30-01-2010
zmień rozmiar tekstu
A+ A-
Włoski reżyser Tinto Brass zamierza nakręcić raz jeszcze nakręcić "dzieło o rzymskim cesarzu, które Amerykanie zrujnowali". Innymi słowy, artysta planuje remake produkcji "Kaligula" z 1979 roku, tym razem w wersji "dla dorosłych" i w modnej obecnie technice 3D.

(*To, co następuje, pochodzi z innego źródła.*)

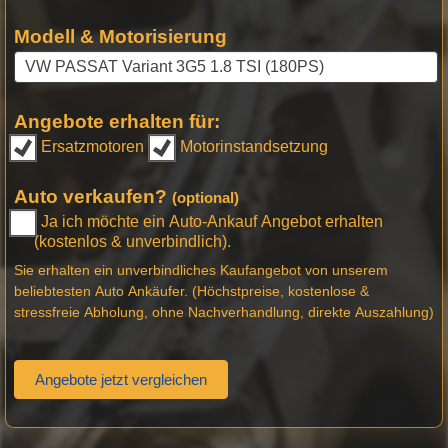
Modell & Motorisierung
Angebote erhalten für:
Ersatzmotoren
Motorinstandsetzung
Auto verkaufen?
(optional)
Ja ich möchte ein Auto-Ankauf Angebot erhalten
(kostenlos & unverbindlich).
Sie erhalten ein unverbindliches Kaufangebot von unserem
beliebtesten Auto Ankäufer. (Höchstpreise, kostenlose &
stressfreie Abholung, ohne Nachverhandlung, direkte Auszahlung)
Angebote jetzt vergleichen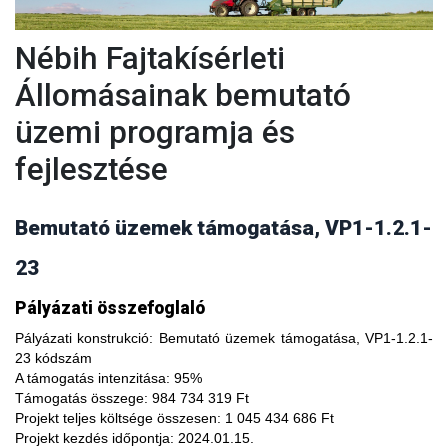
Nébih Fajtakísérleti
Állomásainak bemutató
üzemi programja és
fejlesztése
Bemutató üzemek támogatása, VP1-1.2.1-
23
A fajtakísérleti és fajtakitermesztési állomások
Pályázati összefoglaló
modernizálásával, olyan növényfajta kísérleteket lehet
végezni, melyekkel limitálhatóak a mezőgazdasági termesztés
Pályázati konstrukció:
Bemutató üzemek támogatása, VP1-1.2.1-
bizonytalanságából adódó negatív hatások, növelhető a
23 kódszám
termésbiztonság, valamint a növényi kórokozókkal, kártevőkkel
A támogatás intenzitása:
95%
szembeni ellenálló képesség. A fajtakísérlet során megszerzett
Támogatás összege:
984 734 319 Ft
tapasztalatok átadása az agrárgazdaság szereplői részére egy
Projekt teljes költsége összesen:
1 045 434 686 Ft
olyan, a hagyományostól eltérő jellegű tudás megszerzési
Projekt kezdés időpontja:
2024.01.15.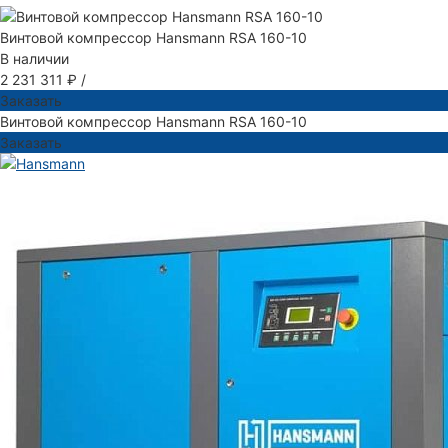
Винтовой компрессор Hansmann RSA 160-10
В наличии
2 231 311 ₽
/
Заказать
Винтовой компрессор Hansmann RSA 160-10
Заказать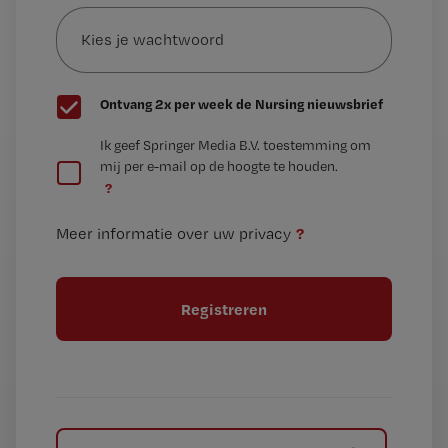
Kies
mailadres?
je
*
wachtwoord
G
Ontvang 2x per week de Nursing nieuwsbrief
e
G
Ik geef Springer Media B.V. toestemming om
e
mij per e-mail op de hoogte te houden.
e
n
?
e
t
n
i
?
Meer informatie over uw privacy
t
t
i
e
t
l
e
l
?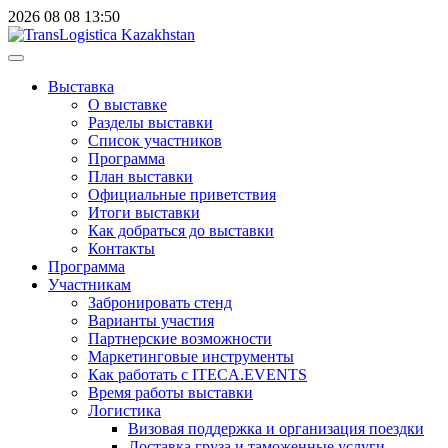
2026
08
08
13:50
Выставка
О выставке
Разделы выставки
Список участников
Программа
План выставки
Официальные приветствия
Итоги выставки
Как добраться до выставки
Контакты
Программа
Участникам
Забронировать стенд
Варианты участия
Партнерские возможности
Маркетинговые инструменты
Как работать с ITECA.EVENTS
Время работы выставки
Логистика
Визовая поддержка и организация поездки
Доставка груза и таможенные услуги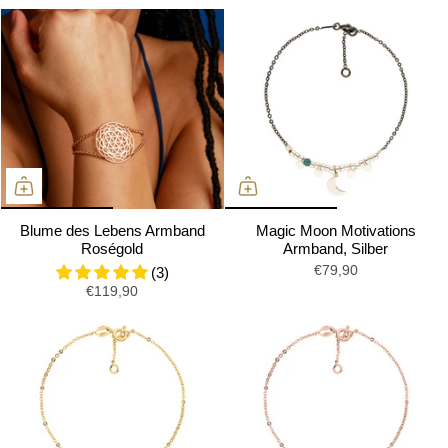
Blume des Lebens Armband
Magic Moon Motivations
Roségold
Armband, Silber
€79,90
(3)
€119,90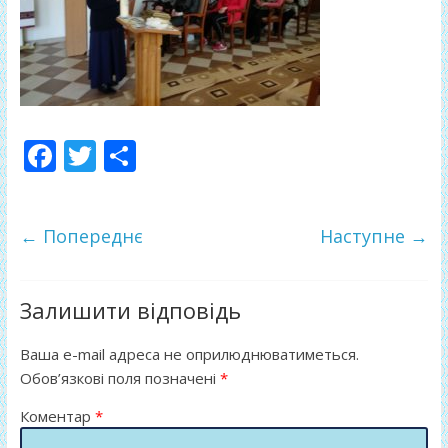
F
T
П
ac
w
о
e
itt
ді
← Попереднє
Наступне →
b
er
л
o
и
o
т
Залишити відповідь
k
и
Ваша e-mail адреса не оприлюднюватиметься.
ся
Обов’язкові поля позначені
*
Коментар
*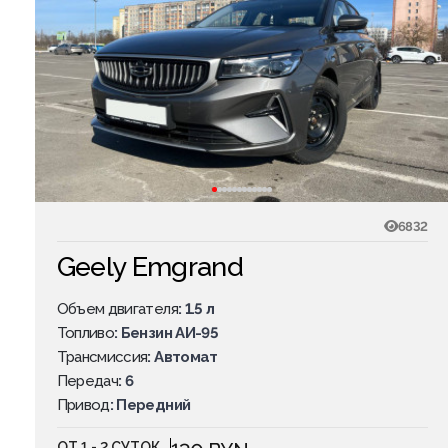
6832
Geely Emgrand
Объем двигателя
: 1.5 л
Топливo
: Бензин АИ-95
Трансмиссия
: Автомат
Передач
: 6
Привод
: Передний
ОТ 1 - 2 СУТОК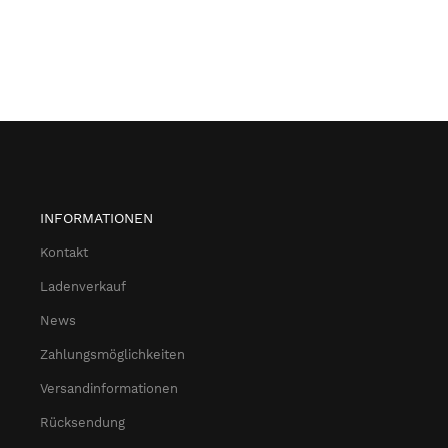
INFORMATIONEN
Kontakt
Ladenverkauf
News
Zahlungsmöglichkeiten
Versandinformationen
Rücksendung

W oryginalnym obrazie wystąpili Malcolm McDowell, Helen Mirren, John Gielgud i Peter O'Toole. Współtwórcą był wydawca "Penthouse'a". Bob Guccione, który w tajemnicy przed reżyserem dodał kilka mocnych scen erotycznych, tłumacząc, iż chciał lepiej oddać realia pogańskiego Rzymu. Tinto Brass nie godził się na tego typu zabiegi i ostatecznie wycofał swoje nazwisko z produkcji. Jednak "Kaligula" został najbardziej znanym filmem włoskiego reżysera.
76-letni Brass, który w poczatkach swojej kariery współpracował z tak sławnymi reżyserami jak Federico Fellini czy Roberto Rossellini, ma na swoim koncie reżyserię mocnych filmów erotycznych oraz produkcji pornograficznych. Nowy "Kaligula" ma być filmem znacznie mniej grzecznym od pierwowzoru. Już teraz mówi się, że będzie to pierwszyw historii film porno w 3D.
Zdjęcia do filmu rozpoczną się w maju. Będzie to także pierwszy włoski film nakręcony w 3D.